Does anyone know anything about these beauties?  I've searched all over the web and I can't seem to find much about them.  I've heard they can be mean?  They may be burrowers?  Argh!! :wall: 

I'm just at a loss but they are definitely beautiful Ts!!

Whaddya think?

Reactions: Helpful 1


----------



## GoTerps (Mar 13, 2009)

I don't have info for you, other then yes, they are burrowers.... and very, very pretty spiders.













Eric


----------



## Beardo (Mar 13, 2009)

Holy crap, Eric! Thats an awesome spider!!!

Hurry up and produce some....I officiallly NEED one lol.


----------



## brandi71183 (Mar 13, 2009)

Nice pictures


----------



## G. pulchra (Mar 13, 2009)

Amazing, I've never seen one before.  I assume they are pretty rare in the hobby now?


----------



## gumby (Mar 13, 2009)

G. pulchra said:


> Amazing, I've never seen one before.  I assume they are pretty rare in the hobby now?


well on these boards they have only been offered by three different sellers from what I can see and most often with in the last year. They are for sale right now though so might as well get a few


----------



## blackcadillac70 (Mar 13, 2009)

Kelly Swift Has Them For Sale From 1 Of His Hatchouts


----------



## Paramite (Mar 13, 2009)

Am I the only one who finds these plain blue/purple spiders to be boring looking?


----------



## G. pulchra (Mar 13, 2009)

Paramite said:


> Am I the only one who finds these plain blue/purple spiders to be boring looking?


Yes............


----------



## codykrr (Mar 14, 2009)

pk so here is aquestion....are these like H. lividium burrows aka pet holes or do these show themselves a littlemore often....a few weeks ago i was going to get one, but i decided not to because everyone one here said they burrowed....


----------



## SylverTear (Mar 14, 2009)

blackcadillac70 said:


> Kelly Swift Has Them For Sale From 1 Of His Hatchouts


SHHHHHH.  That's where I was going to get one!  

If they are sold out I'm going to find you and sick an usambara on you...lolol


----------



## gumby (Mar 14, 2009)

to codykrr: many people have the idea that just because a T burrows you will never see it. But I have had many so called pet holes and theyare able to be seen just fine if you set the cage up right. I say if you really like the T. buy it see how things work out and if they dont sell it back on the boards. Its not a common T. so you should be fine selling it to others on here.


----------



## omni (Mar 8, 2020)

old thread from the basement lol, but recently I found 1 available, but the little sling is in Poland.
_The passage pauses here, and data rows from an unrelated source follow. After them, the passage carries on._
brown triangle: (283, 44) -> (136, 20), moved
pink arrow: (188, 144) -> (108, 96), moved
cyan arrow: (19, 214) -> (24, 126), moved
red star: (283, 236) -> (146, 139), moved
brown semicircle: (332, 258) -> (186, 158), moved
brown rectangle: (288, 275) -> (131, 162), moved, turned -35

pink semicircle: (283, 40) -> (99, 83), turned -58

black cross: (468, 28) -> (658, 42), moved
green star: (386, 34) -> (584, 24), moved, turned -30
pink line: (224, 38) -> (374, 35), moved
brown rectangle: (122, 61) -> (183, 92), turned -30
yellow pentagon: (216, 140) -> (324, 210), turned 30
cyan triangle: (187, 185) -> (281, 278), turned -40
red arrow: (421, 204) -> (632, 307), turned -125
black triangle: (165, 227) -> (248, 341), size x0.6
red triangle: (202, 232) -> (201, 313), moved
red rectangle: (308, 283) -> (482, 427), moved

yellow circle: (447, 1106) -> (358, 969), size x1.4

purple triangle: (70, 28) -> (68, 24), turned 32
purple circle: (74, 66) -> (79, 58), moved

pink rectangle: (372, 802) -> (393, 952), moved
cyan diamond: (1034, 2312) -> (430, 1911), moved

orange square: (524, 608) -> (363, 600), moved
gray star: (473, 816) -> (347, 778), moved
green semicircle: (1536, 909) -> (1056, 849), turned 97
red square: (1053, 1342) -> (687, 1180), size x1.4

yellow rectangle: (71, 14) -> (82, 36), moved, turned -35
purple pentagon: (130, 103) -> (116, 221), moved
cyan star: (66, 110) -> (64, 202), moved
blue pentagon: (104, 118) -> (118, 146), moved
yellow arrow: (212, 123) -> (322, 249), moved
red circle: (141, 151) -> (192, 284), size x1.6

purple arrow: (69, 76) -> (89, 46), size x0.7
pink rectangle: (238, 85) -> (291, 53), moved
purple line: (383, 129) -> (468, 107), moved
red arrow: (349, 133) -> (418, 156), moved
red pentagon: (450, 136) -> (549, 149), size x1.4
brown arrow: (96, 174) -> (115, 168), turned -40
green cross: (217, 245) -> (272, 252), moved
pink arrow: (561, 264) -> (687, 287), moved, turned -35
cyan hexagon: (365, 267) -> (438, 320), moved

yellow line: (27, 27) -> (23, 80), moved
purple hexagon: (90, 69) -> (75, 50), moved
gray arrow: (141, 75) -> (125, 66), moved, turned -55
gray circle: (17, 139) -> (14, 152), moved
I did write Swift's about them,* Psednocnemis brachyramosa*. Old world, Obligate burrower, no urticating hairs, venom untested, smaller adult size, sexually dimorphic (males tend to be pinkish brown with longer legs) fast and reclusive, reasonably long-lived


----------



## SonsofArachne (Mar 9, 2020)

Mine is a complete pet hole - never see more than her front two pairs of legs.


----------